_Assigned task:_
In the text comparing GtkTreeView with the newer way of doing lists, which signal lets the new model make bulk changes?

_Selected text:_

────────

Developers familiar with GtkTreeView may wonder how this way of doing lists compares to the way they know. This section will try to outline the similarities and differences between the two.

This new approach tries to provide roughly the same functionality as the old approach but often uses a very different way to achieve these goals.

The main difference and one of the primary reasons for this new development is that items can be displayed using regular widgets and the separate cell renderer machinery is no longer necessary. This allows all benefits that widgets provide, such as complex layout, animations and CSS styling.

The other big difference is the massive change to the data model. GtkTreeModel was a rather complex interface for a tree data structure. GListModel is deliberately designed to be a very simple data structure for lists only. (See above) for how to still do trees with this new model.) Another big change is that the new model allows for bulk changes via the GListModel::items-changed signal while GtkTreeModel only allows a single item to change at once. The goal here is of course to encourage implementation of custom list models.

────────

_Data to examine:_
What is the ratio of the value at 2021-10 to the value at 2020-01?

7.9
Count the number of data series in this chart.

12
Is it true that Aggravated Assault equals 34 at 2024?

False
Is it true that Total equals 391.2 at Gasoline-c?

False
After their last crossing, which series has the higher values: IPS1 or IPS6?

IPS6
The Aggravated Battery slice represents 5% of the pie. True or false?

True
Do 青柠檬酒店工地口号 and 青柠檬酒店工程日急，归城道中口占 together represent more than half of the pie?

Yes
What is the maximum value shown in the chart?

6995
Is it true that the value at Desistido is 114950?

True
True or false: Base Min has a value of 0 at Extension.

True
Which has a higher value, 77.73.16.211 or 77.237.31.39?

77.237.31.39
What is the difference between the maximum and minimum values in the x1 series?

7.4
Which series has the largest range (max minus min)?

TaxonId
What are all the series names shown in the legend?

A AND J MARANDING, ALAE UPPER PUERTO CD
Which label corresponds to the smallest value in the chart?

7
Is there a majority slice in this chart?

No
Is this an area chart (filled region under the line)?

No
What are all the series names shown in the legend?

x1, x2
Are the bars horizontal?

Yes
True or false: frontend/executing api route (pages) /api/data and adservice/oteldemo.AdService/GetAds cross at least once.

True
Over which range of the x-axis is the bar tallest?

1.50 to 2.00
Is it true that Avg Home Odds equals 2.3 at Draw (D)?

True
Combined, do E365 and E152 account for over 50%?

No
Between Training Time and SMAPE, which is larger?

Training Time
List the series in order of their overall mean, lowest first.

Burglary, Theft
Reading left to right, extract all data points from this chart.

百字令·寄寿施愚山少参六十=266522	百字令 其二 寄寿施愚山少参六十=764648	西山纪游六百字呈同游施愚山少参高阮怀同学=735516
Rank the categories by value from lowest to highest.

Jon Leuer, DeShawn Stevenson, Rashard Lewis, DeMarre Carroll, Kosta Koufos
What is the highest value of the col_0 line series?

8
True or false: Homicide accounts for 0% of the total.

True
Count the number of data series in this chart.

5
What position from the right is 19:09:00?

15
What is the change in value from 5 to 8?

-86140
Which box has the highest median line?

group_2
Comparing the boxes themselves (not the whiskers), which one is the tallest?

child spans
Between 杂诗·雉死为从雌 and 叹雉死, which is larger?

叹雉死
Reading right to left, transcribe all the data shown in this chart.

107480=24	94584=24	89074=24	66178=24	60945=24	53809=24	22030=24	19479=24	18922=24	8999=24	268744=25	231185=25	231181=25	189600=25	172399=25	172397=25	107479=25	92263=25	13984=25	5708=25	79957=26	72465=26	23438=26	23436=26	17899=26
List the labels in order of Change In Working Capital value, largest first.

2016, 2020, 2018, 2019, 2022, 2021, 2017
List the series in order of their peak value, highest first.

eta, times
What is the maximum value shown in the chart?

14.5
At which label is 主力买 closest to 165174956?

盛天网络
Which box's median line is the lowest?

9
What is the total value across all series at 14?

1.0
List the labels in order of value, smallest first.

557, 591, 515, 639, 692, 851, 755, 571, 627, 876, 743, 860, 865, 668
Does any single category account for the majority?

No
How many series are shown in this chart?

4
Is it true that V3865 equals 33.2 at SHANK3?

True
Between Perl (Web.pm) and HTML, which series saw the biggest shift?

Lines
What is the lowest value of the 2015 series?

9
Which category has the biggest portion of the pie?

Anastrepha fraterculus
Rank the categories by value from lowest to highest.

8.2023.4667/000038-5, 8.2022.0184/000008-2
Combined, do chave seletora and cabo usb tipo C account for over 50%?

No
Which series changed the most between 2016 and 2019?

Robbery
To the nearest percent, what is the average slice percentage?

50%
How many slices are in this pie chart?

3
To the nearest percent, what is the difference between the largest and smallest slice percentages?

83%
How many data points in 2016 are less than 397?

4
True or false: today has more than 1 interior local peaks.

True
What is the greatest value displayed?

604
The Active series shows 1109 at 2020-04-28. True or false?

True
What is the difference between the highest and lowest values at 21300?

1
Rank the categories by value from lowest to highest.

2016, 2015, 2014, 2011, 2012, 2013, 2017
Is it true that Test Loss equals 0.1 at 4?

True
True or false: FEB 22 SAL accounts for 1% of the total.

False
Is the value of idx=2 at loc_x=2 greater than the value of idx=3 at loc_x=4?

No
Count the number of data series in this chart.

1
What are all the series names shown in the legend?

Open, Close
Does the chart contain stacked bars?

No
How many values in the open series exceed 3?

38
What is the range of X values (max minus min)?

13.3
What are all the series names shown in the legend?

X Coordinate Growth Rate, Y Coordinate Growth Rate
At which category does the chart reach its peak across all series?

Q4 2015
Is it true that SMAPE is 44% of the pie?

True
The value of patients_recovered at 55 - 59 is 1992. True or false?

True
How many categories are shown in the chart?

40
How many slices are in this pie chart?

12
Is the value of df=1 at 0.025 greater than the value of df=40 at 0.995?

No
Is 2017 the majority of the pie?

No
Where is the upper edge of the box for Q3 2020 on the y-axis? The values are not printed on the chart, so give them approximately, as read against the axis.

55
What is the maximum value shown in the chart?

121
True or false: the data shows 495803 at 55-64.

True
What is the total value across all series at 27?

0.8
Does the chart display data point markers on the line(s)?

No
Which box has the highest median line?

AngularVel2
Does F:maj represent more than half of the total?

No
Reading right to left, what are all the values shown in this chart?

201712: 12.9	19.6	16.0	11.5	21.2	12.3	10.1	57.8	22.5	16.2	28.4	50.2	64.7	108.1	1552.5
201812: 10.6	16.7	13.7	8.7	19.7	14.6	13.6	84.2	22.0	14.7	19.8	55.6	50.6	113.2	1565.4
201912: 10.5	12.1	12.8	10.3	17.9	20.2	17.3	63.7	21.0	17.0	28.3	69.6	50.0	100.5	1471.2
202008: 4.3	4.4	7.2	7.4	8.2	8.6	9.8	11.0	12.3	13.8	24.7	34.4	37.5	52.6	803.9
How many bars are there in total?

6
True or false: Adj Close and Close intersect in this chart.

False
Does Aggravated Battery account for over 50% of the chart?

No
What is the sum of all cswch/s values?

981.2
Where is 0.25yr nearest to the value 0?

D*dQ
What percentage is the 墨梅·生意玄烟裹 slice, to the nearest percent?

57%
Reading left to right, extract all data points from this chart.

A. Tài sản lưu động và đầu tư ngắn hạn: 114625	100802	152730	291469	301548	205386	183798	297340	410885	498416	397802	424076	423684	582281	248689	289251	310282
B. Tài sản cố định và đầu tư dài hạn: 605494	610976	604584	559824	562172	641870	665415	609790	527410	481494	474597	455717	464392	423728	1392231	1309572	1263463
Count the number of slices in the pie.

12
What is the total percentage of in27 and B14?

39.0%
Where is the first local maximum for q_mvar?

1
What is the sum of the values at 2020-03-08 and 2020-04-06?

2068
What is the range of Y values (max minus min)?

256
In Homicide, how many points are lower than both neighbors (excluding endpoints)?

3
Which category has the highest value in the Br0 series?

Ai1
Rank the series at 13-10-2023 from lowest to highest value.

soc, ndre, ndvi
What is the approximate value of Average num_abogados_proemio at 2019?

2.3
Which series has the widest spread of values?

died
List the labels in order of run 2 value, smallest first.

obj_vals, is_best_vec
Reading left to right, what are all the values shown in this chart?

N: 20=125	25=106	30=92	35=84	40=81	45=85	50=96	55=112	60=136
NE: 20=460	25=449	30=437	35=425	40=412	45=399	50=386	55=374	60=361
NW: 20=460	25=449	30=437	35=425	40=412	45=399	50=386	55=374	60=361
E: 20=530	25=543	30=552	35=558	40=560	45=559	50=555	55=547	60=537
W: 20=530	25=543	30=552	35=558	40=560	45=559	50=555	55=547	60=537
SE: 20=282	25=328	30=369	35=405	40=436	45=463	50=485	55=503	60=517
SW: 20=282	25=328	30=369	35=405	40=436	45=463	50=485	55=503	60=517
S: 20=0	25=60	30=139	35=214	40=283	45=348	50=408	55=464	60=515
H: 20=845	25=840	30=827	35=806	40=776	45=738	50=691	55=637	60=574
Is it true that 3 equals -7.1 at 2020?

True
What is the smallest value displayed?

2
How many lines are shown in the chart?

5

────────

_Problem solution:_
The GListModel::items-changed signal.